Adding nodes to an existing cluster

Steps to add nodes when using virtual nodes.

Virtual nodes (vnodes) greatly simplify adding nodes to an existing cluster:

  • Calculating tokens and assigning them to each node is no longer required.
  • Rebalancing a cluster is no longer necessary because a node joining the cluster assumes responsibility for an even portion of the data.

For a detailed explanation about how this works, see Virtual nodes.

Note: If you do not use vnodes, follow the instructions in the 1.1 topic Adding Capacity to an Existing Cluster.

Procedure

  1. Install Cassandra on the new nodes, but do not start Cassandra.

    If you used a packaged install, Cassandra starts automatically and you must and stop the node and clear the data.

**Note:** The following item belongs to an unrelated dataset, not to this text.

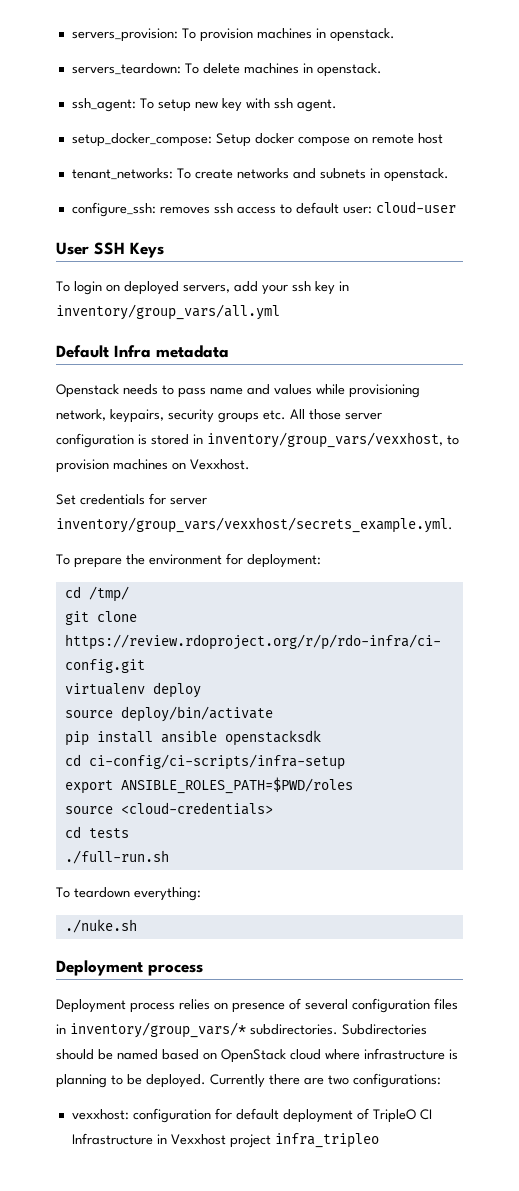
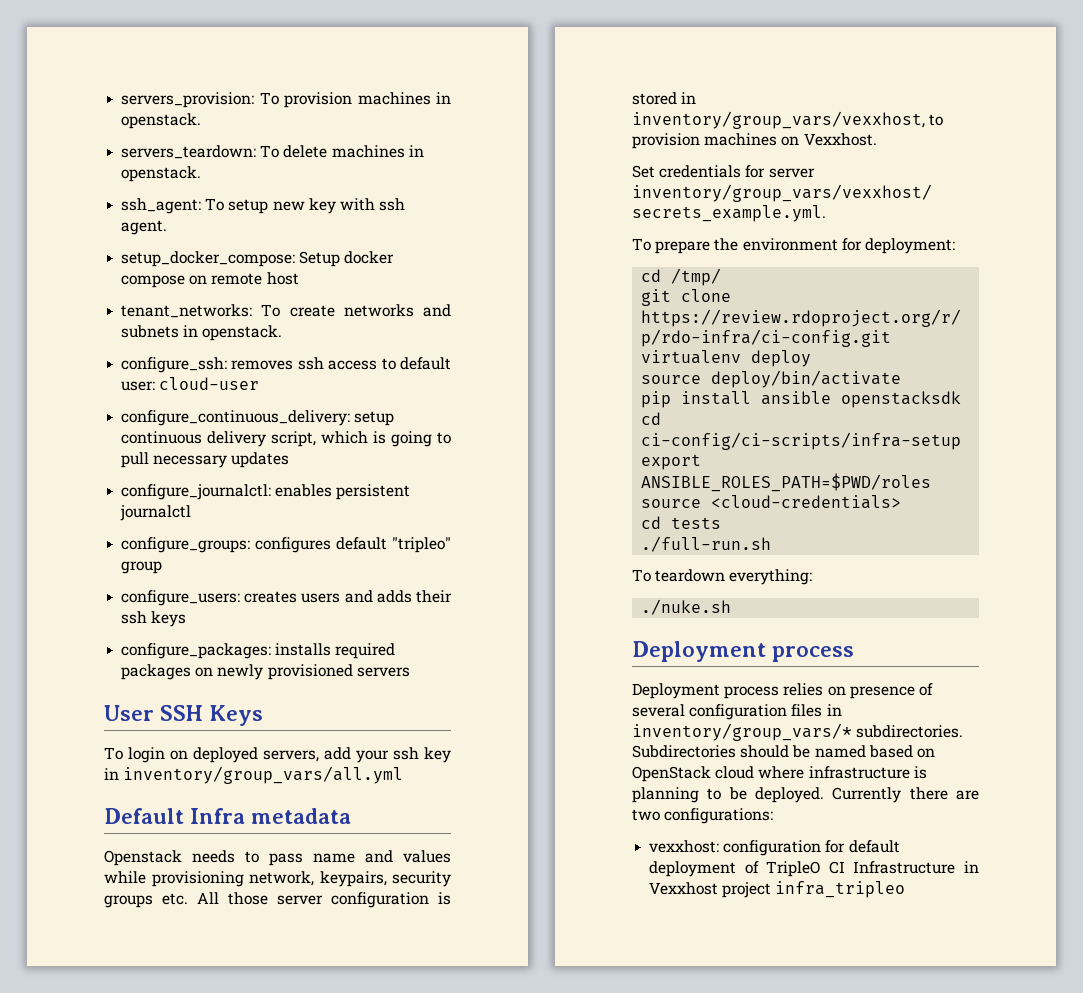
(456, 207) none -> [121,410,395,426] [121,431,451,447] [121,452,290,468] [121,484,411,500] [120,505,192,521] [121,537,451,553] [121,561,163,574] [121,590,452,606] [121,611,187,627] [121,643,396,659] [121,664,410,680] // configure_continuous_delivery: setup continuous delivery script, which is going to pull necessary updates // configure_journalctl: enables persistent journalctl // configure_groups: configures default "tripleo" group // configure_users: creates users and adds their ssh keys // configure_packages: installs required packages on newly provisioned servers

  2. Set the following properties in the cassandra.yaml and cassandra-topology.properties configuration files:
    • auto_bootstrap - If this option has been set to false, you must set it to true. This option is not listed in the default cassandra.yaml file and is set to true by default.
    • cluster_name - the name of the cluster the new node is joining.
    • listen_address/broadcast_address - the IP address or host name that other Cassandra nodes use to connect to the new node.
    • endpoint_snitch -the snitch Cassandra uses for locating nodes and routing requests.
    • num_tokens -the number of vnodes to assign to the node. If the hardware capabilities vary among the nodes in your cluster, you can assign a proportional number of vnodes to the larger machines.
    • seed_provider - the - seeds list in this setting determines which nodes the new node should contact to learn about the cluster and establish the gossip process. Change other non-default settings you have made to your existing cluster in the cassandra.yaml file and cassandra-topology.properties files. Use the diff command to find and merge (by head) any differences between existing and new nodes.
  3. Start Cassandra on each new node. Allow two minutes between node initializations. You can monitor the startup and data streaming process using nodetool netstats.
  4. After all new nodes are running, run nodetool cleanup on each of the previously existing nodes to remove the keys no longer belonging to those nodes. Wait for cleanup to complete on one node before doing the next.

    Cleanup may be safely postponed for low-usage hours.